L’arrêt procède ensuite à une vérification concrète des fonctions exercées. Il valide la qualification contractuelle au regard des critères conventionnels. Les pièces versées aux débats démontrent que le salarié « gérait seul ses missions » et « bénéficiait d’une grande autonomie ». La Cour en déduit qu’il « remplissait les 5 critères conventionnels requis ». Cette analyse fonctionnelle renforce le raisonnement. Elle évite tout débat formel sur l’opposition entre les sources du droit. La solution assure une sécurité juridique au salarié. Elle préserve les avantages issus d’un accord antérieur, malgré l’intervention d’une norme collective nouvelle. Cette approche est conforme à la jurisprudence constante de la Chambre sociale. Elle garantit la stabilité de la relation contractuelle face aux évolutions conventionnelles.
**L’exigence limitée de reclassement dans le cadre d’un licenciement économique**
Sur le second moyen, la Cour apprécie le respect de l’obligation de reclassement par l’employeur. Le salarié contestait la loyauté des propositions qui lui étaient faites. La Cour rappelle la nature de cette obligation. Elle juge que « l’employeur n’a pas l’obligation de proposer un emploi identique ». Les deux propositions antérieures au licenciement étaient des « propositions loyales ». L’une concernait un poste de marchandiseur à temps partiel. L’autre visait un poste de chef de secteur en Ile-de-France. La Cour estime que ces offres, bien que différentes, correspondaient à une recherche sérieuse. Elle souligne que le salarié « n’a répondu à aucune de ces propositions ». Son inertie est ainsi sanctionnée.
La Cour précise ensuite les conséquences de l’absence de demande de priorité de réembauchage. Le salarié reprochait à l’employeur de ne pas lui avoir proposé un poste de manager après son licenciement. Les juges énoncent qu’il « ne peut reprocher à la Société intimée de ne pas lui avoir proposé » ce poste. Ce refus est justifié par le fait que le salarié n’avait pas sollicité la priorité de réembauchage.
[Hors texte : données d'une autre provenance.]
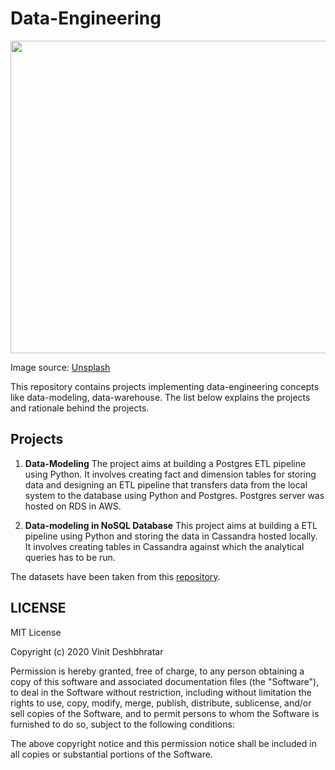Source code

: # Data-Engineering

<img src="https://images.unsplash.com/photo-1527474305487-b87b222841cc?ixlib=rb-1.2.1&ixid=eyJhcHBfaWQiOjEyMDd9&auto=format&fit=crop&w=1934&q=80" width="1100" height="500">

Image source: [Unsplash](https://images.unsplash.com/photo-1527474305487-b87b222841cc?ixlib=rb-1.2.1&ixid=eyJhcHBfaWQiOjEyMDd9&auto=format&fit=crop&w=1934&q=80)

This repository contains projects implementing data-engineering concepts like data-modeling, data-warehouse. The list below explains the projects and rationale behind the projects.

## Projects

1. **Data-Modeling**
The project aims at building a Postgres ETL pipeline using Python. It involves creating fact and dimension tables for storing data and designing an ETL pipeline that transfers data from the local system to the database using Python and Postgres. Postgres server was hosted on RDS in AWS.

2. **Data-modeling in NoSQL Database**
This project aims at building a ETL pipeline using Python and storing the data in Cassandra hosted locally. It involves creating tables in Cassandra against which the analytical queries has to be run. 

The datasets have been taken from this [repository](https://github.com/Flor91/Data-engineering-nanodegree). 

## LICENSE
MIT License

Copyright (c) 2020 Vinit Deshbhratar

Permission is hereby granted, free of charge, to any person obtaining a copy
of this software and associated documentation files (the "Software"), to deal
in the Software without restriction, including without limitation the rights
to use, copy, modify, merge, publish, distribute, sublicense, and/or sell
copies of the Software, and to permit persons to whom the Software is
furnished to do so, subject to the following conditions:

The above copyright notice and this permission notice shall be included in all
copies or substantial portions of the Software.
La solution interprète strictement les obligations légales. Elle ne fait pas peser sur l’employeur une charge excessive après la rupture du contrat. L’arrêt maintient un équilibre entre la protection du salarié et les nécessités de l’entreprise en difficulté. Il rappelle que le salarié doit aussi participer activement à la recherche d’une solution.